§ **Text shown**

Using the disk model, DRBD exports a special device (/dev/drbdX) that you can use just like a regular disk. Listing 1 illustrates building a file system and mounting the DRBD for use by the host (though it omits other necessary configuration steps, which are referenced in the Resources section).
Listing 1. Building and mounting a file system on a primary DRBD disk
# mkfs.ext3 /dev/drbd0 # mkdir /mnt/drbd # mount -t ext3 /dev/drbd0 /mnt/drbd
You can use the virtual disk that DRBD provides like any other disk, with the replication occurring transparently underneath. Now, take a look at some of the major features of DRBD, including its ability to self-heal.
DRBD major features
Although the idea of a replicated disk is conceptually simple (and its development relatively straightforward), there are inherent complexities in a robust implementation. For example, replicating blocks to a networked drive is fairly simple, but handling failures and transient outages (and the resulting synchronization of the drives) is where the real solution begins. This section describes the major features that DRBD provides, including the variety of failure models that DRBD supports.
Replication modes
Earlier, this article explored the various methods for replicating data between nodes (two in particular—fully synchronous and asynchronous). DRBD supports a variation on each method that provides a bit more data protection than asynchronous at a slight cost in performance. The memory (or semi-) synchronous mode is a variation of both synchronous and asynchronous. In this mode, the Write operation is acknowledged after the data is stored on the local disk and mirrored to the peer node‘s memory. This mode provides more protection, because the data is mirrored to another node, just in volatile memory instead of the non-volatile disk. It‘s still possible to lose data (for example, if both nodes failed), but failure of the primary node will not cause data loss, because the data has been replicated.
Online device verification
DRBD permits the verification of local and peer devices in an online fashion (while input/output occurs). This verification means that DRBD verifies that the local and remote disk are replicas of one another, which can be a time-consuming operation. But rather than move data between nodes to validate, DRBD takes a much more efficient approach. To preserve bandwidth between the nodes (likely a constrained resource), DRBD doesn‘t move data between nodes to validate but instead moves cryptographic digests of the data (hash). In this way, a node computes a hash of a block; transfers the much smaller signature to the peer node, which also calculates the hash; and then compares them. If the hashes are the same, the blocks are properly replicated. But if the hashes differ, the out-of-date block is marked as out of sync, and subsequent synchronization ensures that the block is properly synchronized.
Communication integrity
Communicating between nodes has the potential to introduce errors into the replicated data (either from a software or firmware bug or from any other error not detected by TCP/IP‘s checksum). To provide data integrity, DRBD calculates message integrity codes to accompany data moving between nodes. This allows the receiving node to validate its incoming data and request retransmission when an error is found. DRBD uses the Linux crypto application programming interface and is therefore flexible on the integrity algorithm used.
Automatic recovery
DRBD can recover from a wide variety of errors, but one of the most insidious is the so-called "split brain" situation. In this error scenario, the communication link fails between the nodes, and both nodes believe that they are the primary node. While primary, each node permits Write operations, without those operations being propagated to the peer node. This leads inconsistent storage in each node.

§ **Information supplied**
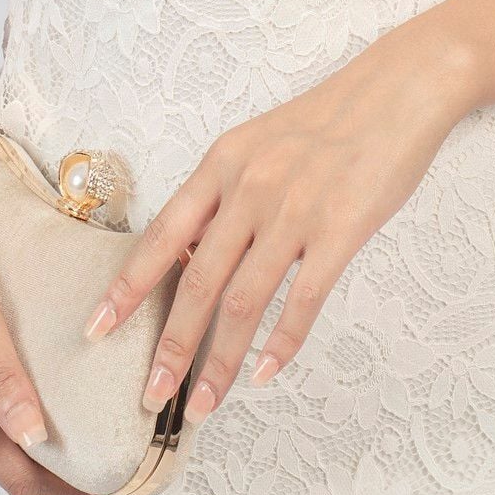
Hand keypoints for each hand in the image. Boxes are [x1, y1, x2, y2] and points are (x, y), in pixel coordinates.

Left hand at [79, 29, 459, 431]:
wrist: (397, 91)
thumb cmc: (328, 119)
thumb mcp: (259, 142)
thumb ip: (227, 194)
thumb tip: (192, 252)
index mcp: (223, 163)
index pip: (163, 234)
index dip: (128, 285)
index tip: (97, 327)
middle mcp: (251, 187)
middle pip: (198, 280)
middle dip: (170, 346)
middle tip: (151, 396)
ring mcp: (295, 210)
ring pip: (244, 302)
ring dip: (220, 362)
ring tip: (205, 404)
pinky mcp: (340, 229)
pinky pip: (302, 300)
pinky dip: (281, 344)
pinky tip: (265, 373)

==

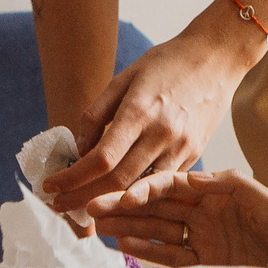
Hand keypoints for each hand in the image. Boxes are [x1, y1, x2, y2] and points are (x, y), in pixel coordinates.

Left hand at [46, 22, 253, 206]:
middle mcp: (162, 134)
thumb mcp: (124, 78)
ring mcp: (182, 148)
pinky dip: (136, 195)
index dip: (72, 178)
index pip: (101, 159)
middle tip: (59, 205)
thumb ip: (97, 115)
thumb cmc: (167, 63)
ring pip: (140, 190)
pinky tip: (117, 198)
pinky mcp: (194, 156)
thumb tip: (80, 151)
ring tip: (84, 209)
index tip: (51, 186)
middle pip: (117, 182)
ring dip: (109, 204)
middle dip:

==

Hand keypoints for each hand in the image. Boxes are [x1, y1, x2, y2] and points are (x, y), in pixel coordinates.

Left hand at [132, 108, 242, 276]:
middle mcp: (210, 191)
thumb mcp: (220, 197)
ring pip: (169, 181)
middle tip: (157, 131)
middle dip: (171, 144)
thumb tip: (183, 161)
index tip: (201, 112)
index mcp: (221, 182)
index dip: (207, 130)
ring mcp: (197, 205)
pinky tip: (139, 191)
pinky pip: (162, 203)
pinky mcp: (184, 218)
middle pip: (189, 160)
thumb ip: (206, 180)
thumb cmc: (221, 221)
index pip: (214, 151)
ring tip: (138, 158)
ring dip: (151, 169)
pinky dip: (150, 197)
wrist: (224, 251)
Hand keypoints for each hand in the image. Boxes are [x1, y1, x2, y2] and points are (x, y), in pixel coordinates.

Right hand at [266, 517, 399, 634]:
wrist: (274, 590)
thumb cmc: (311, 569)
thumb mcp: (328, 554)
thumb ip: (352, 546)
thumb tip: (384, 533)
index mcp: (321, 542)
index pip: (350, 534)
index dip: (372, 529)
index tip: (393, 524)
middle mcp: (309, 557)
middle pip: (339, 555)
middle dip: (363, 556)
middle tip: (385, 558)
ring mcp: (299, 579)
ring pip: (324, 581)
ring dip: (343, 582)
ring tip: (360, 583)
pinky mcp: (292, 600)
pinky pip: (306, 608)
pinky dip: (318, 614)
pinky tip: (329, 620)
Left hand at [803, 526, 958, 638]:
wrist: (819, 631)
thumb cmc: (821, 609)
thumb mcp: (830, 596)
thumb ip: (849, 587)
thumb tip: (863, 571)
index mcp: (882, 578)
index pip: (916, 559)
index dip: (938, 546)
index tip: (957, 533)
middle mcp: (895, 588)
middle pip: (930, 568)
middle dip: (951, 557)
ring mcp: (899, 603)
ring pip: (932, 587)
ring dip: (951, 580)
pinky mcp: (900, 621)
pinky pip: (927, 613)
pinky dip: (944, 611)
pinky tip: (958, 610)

§ **Tasks for this exercise**
1. In the DRBD text, list every section heading under "DRBD major features".
2. Reproduce everything in the DRBD text from "DRBD major features" down to "that DRBD supports.".

§ **Activity answers**
1.
Replication modes
Online device verification
Communication integrity
Automatic recovery

2.
DRBD major features
Although the idea of a replicated disk is conceptually simple (and its development relatively straightforward), there are inherent complexities in a robust implementation. For example, replicating blocks to a networked drive is fairly simple, but handling failures and transient outages (and the resulting synchronization of the drives) is where the real solution begins. This section describes the major features that DRBD provides, including the variety of failure models that DRBD supports.